/---

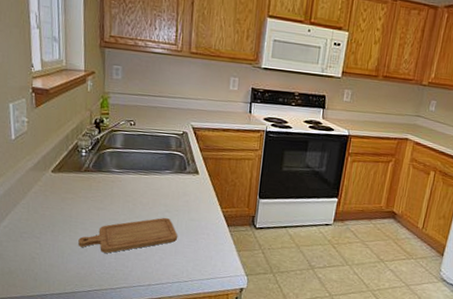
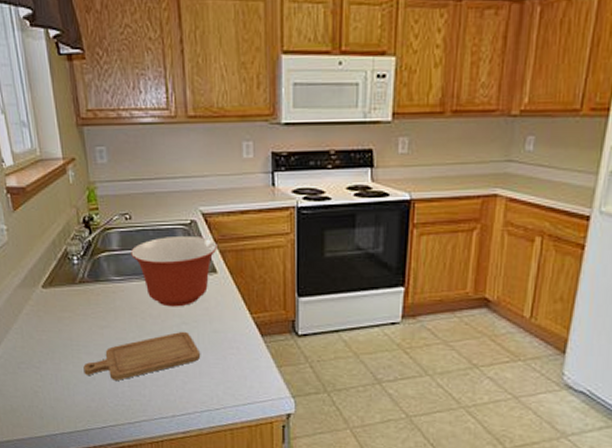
mixing bowl: none [131,142,202,198] -> present [131,235,218,307]

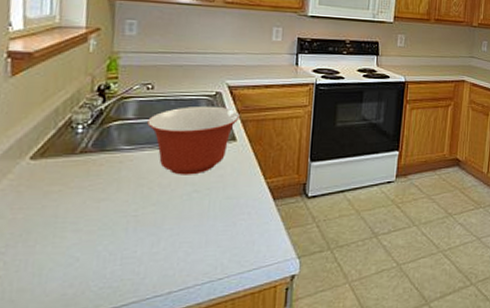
chopping board: present [83,331,200,381] -> none [65,199,209,259]

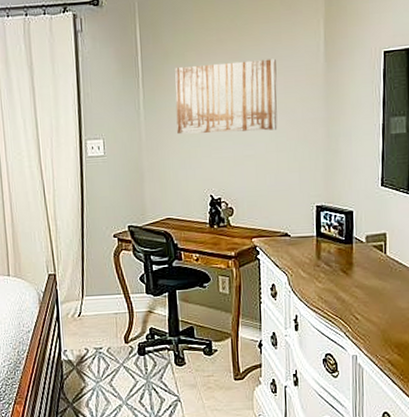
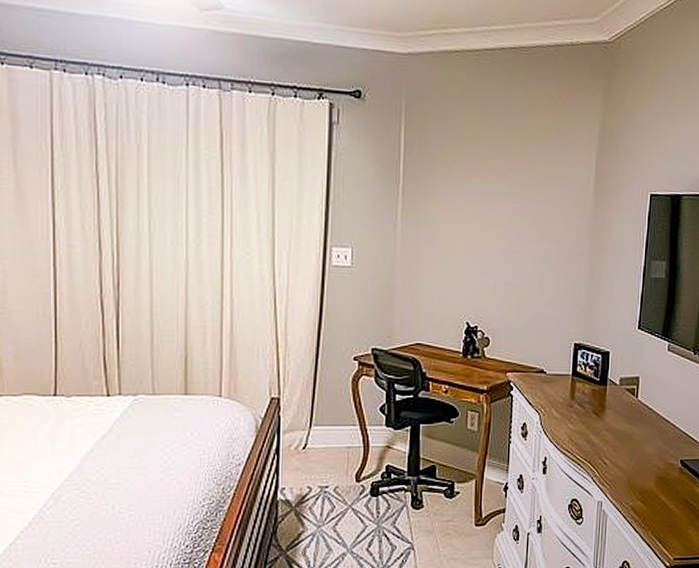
wall art: present [175,58,278,135] -> none [436,179,546,260]

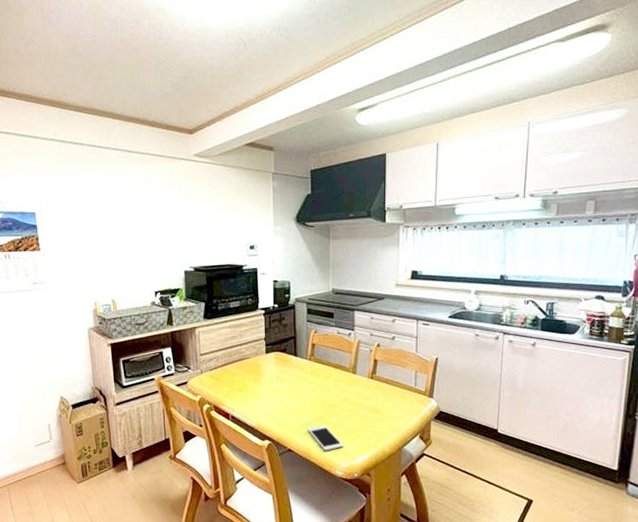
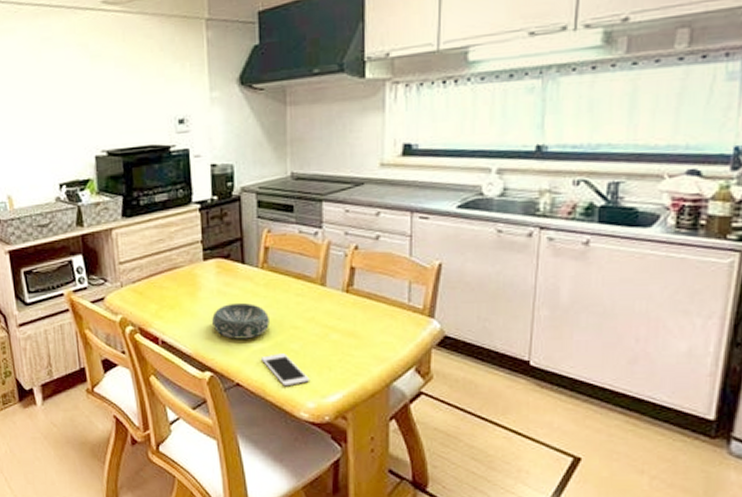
decorative bowl: none [271,386,314,415] -> present [212,302,269,339]

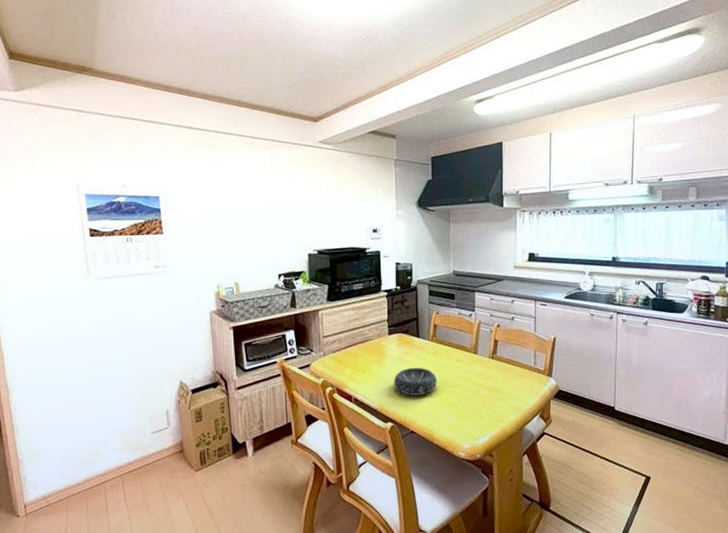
cell phone: present [261,353,310,387] -> none [430,406,466,432]

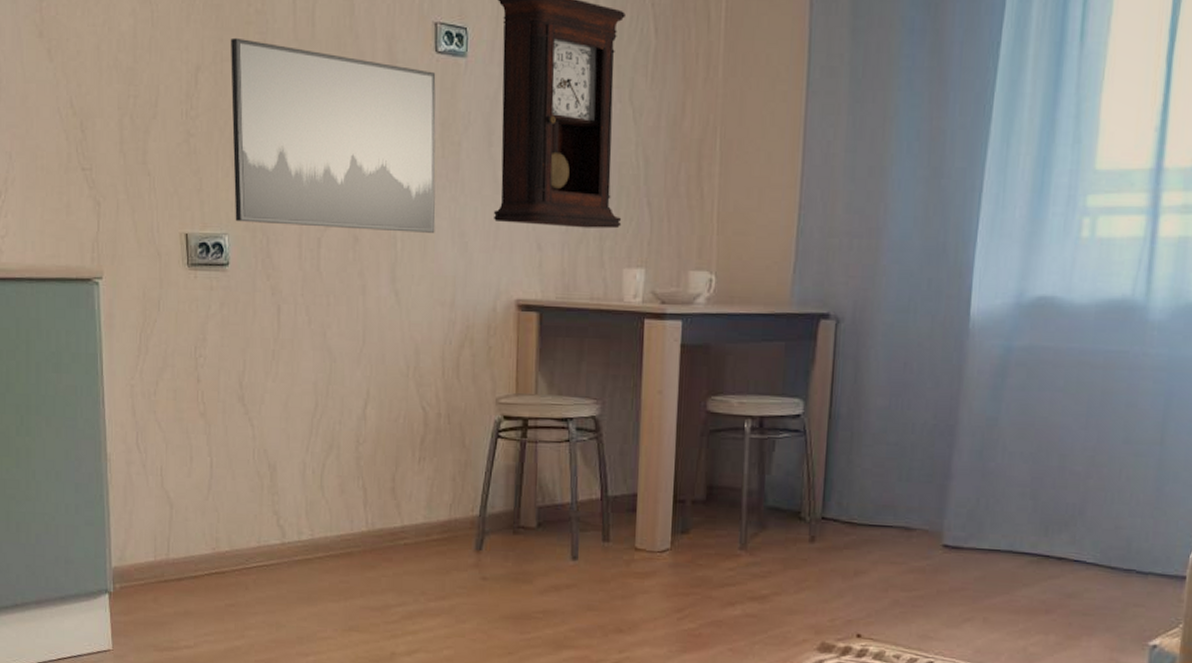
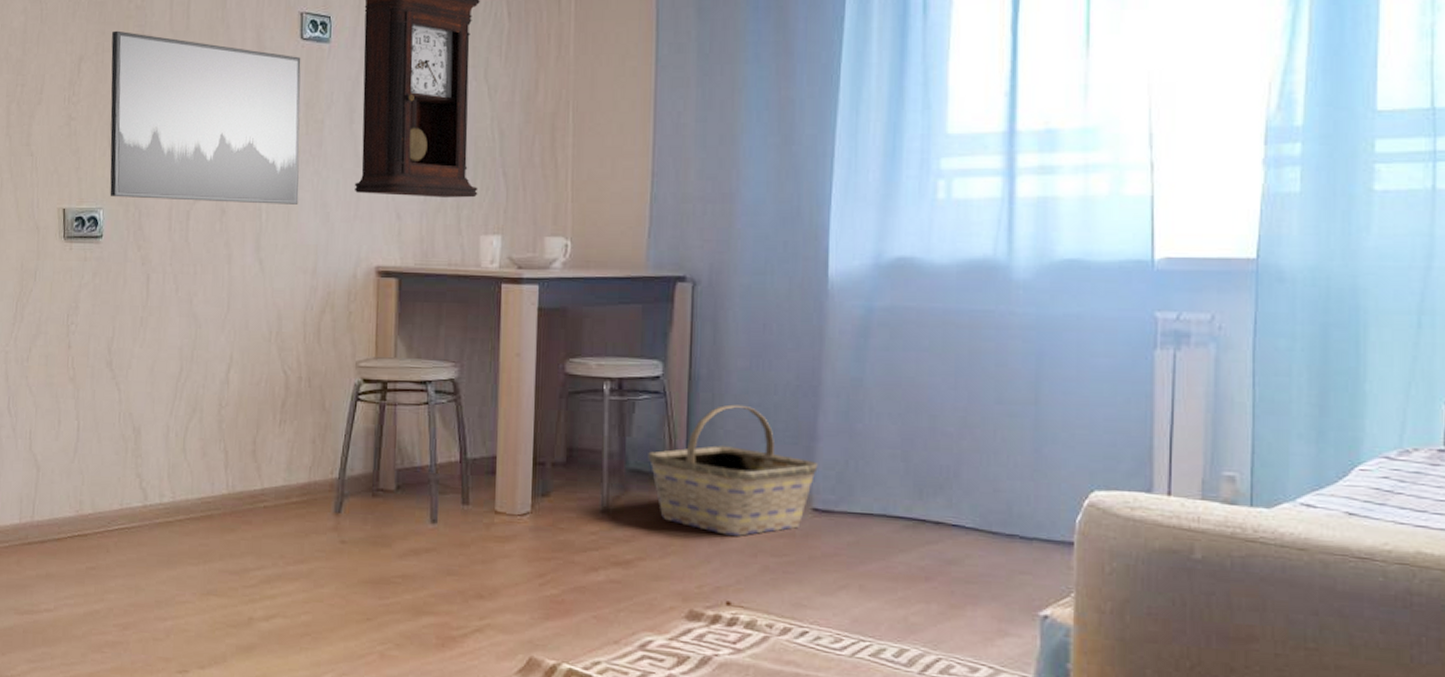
basket: none [786,443,951,572] -> present [648,404,818,536]

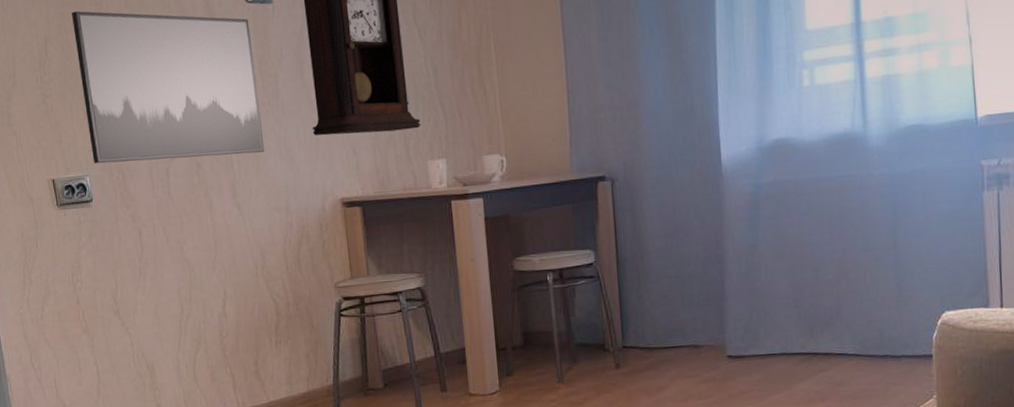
basket: present [648,404,818,536] -> none [590,278,729,387]

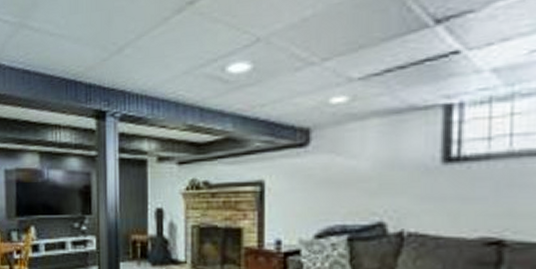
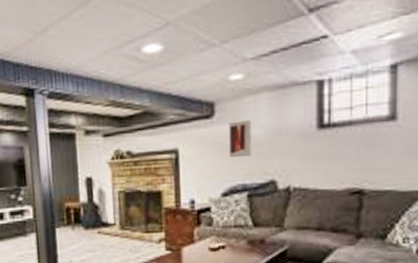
wall art: none [325,150,355,193] -> present [228,120,252,157]

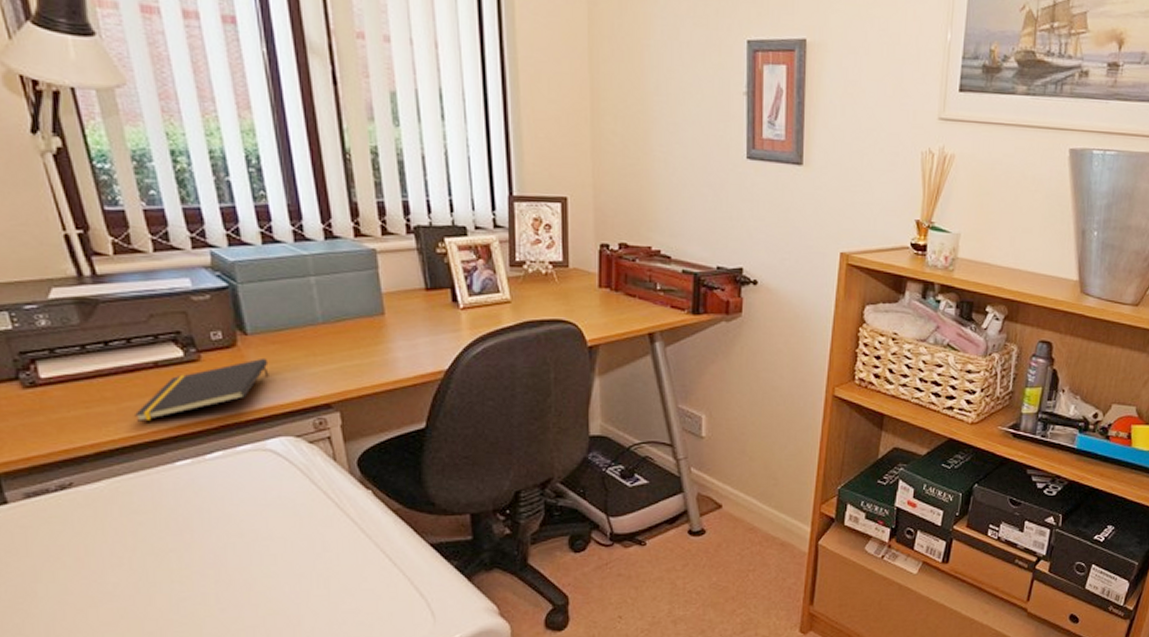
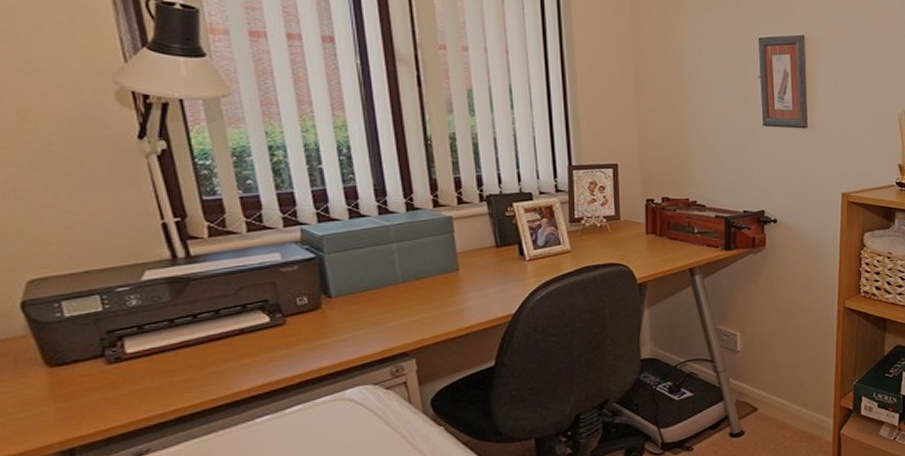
notepad: present [133,357,269,422] -> none [217,316,350,385]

\---

- _PROBLEM_: If a line in the material holds "bowl", copy it.

- _RESPONSE TO THIS TASK_:
mixing bowl: none [131,142,202,198] -> present [131,235,218,307]
decorative bowl: none [271,386,314,415] -> present [212,302,269,339]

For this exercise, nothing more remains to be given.